Au-delà de ces enjeux, j’ai un projet qui me tient au cœur sur l’open data. J’aimerais que l’on imagine un outil pour mutualiser les forces de l’hôtellerie indépendante d’un point de vue RSE. L’avenir de la durabilité du tourisme français est chez les hôteliers indépendants.
La digitalisation est-elle aussi un enjeu majeur ?
Oui, et l’hôtellerie est clairement en retard. Avec l’IA, il y a des opportunités pour alléger certaines tâches, tout en personnalisant davantage l’expérience client. Cela pourrait aussi nous aider à reprendre la main sur notre distribution. C’est un chantier à ne pas manquer.

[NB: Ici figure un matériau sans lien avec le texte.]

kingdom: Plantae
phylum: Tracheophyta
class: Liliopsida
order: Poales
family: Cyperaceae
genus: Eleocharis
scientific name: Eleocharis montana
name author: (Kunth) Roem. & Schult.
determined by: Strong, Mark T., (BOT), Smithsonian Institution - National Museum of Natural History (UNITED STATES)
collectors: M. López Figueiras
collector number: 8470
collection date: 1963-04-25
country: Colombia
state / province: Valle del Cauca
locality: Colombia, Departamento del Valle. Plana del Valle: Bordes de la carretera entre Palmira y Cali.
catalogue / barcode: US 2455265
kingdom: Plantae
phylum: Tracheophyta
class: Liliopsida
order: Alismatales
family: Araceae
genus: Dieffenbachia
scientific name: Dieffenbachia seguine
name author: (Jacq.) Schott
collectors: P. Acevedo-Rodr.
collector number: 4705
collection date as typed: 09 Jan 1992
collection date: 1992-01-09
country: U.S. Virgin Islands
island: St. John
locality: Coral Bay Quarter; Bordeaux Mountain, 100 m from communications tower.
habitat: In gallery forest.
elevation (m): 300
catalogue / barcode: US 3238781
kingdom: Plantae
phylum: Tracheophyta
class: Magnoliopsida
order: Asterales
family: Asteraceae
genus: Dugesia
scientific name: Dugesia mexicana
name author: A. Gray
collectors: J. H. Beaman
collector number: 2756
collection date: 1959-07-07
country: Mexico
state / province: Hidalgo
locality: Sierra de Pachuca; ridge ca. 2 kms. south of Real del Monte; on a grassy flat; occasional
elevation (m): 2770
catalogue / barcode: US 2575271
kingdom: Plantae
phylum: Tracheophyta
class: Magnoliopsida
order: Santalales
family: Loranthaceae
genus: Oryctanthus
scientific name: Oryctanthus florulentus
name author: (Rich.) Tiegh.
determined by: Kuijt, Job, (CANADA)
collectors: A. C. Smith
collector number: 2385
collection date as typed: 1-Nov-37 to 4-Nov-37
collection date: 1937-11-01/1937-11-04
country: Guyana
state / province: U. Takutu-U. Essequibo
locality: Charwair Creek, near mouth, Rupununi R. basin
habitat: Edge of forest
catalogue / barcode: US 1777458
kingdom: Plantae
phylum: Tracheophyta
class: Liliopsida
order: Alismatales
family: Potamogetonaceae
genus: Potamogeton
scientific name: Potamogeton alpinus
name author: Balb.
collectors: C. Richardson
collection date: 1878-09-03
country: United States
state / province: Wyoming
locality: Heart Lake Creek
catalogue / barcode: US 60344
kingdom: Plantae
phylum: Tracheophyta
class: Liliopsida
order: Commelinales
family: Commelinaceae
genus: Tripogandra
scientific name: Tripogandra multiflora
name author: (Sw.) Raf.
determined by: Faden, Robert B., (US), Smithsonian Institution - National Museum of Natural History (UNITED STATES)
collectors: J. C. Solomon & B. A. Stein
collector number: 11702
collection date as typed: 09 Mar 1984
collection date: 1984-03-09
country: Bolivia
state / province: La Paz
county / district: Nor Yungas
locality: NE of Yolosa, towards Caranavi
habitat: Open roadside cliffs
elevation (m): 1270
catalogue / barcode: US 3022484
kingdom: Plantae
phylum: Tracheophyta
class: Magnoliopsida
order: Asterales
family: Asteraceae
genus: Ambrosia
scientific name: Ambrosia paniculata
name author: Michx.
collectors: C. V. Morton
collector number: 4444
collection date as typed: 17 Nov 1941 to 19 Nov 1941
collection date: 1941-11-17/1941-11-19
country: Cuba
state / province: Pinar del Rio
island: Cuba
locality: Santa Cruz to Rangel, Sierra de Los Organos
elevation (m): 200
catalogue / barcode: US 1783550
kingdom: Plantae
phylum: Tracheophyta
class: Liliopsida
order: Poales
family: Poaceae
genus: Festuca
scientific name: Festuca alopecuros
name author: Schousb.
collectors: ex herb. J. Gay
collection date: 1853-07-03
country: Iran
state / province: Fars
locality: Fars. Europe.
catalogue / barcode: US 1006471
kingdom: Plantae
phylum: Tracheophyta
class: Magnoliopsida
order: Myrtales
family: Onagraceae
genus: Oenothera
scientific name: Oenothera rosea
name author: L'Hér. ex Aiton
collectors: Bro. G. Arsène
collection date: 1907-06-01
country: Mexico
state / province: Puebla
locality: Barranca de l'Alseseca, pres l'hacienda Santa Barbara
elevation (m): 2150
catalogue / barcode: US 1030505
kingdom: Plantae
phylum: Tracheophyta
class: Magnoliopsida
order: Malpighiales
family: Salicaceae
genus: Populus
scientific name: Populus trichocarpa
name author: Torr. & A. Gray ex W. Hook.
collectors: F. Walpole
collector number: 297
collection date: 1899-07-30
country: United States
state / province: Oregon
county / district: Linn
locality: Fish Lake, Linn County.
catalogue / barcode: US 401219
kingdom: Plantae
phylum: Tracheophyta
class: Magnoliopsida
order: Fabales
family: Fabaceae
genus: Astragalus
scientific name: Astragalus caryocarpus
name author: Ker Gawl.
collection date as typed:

La féminisation des postes de direction vous semble-t-elle progresser ?
Pas assez vite. Il reste beaucoup à faire pour rendre ces postes accessibles aux femmes, notamment en opérationnel. Pour moi, le cœur du sujet, c’est la parentalité, au-delà de la maternité. Il faut repenser les modèles. En tant que dirigeante, je dîne régulièrement avec des partenaires, je me déplace beaucoup... et pour autant je n’ai jamais raté une sortie scolaire. La maternité a été un accélérateur pour moi : elle m’a appris à mieux déléguer, à gérer mes priorités, à vouloir plus. Cela m’a rendue plus efficace. Il faut redéfinir nos cadres, inventer nos propres règles.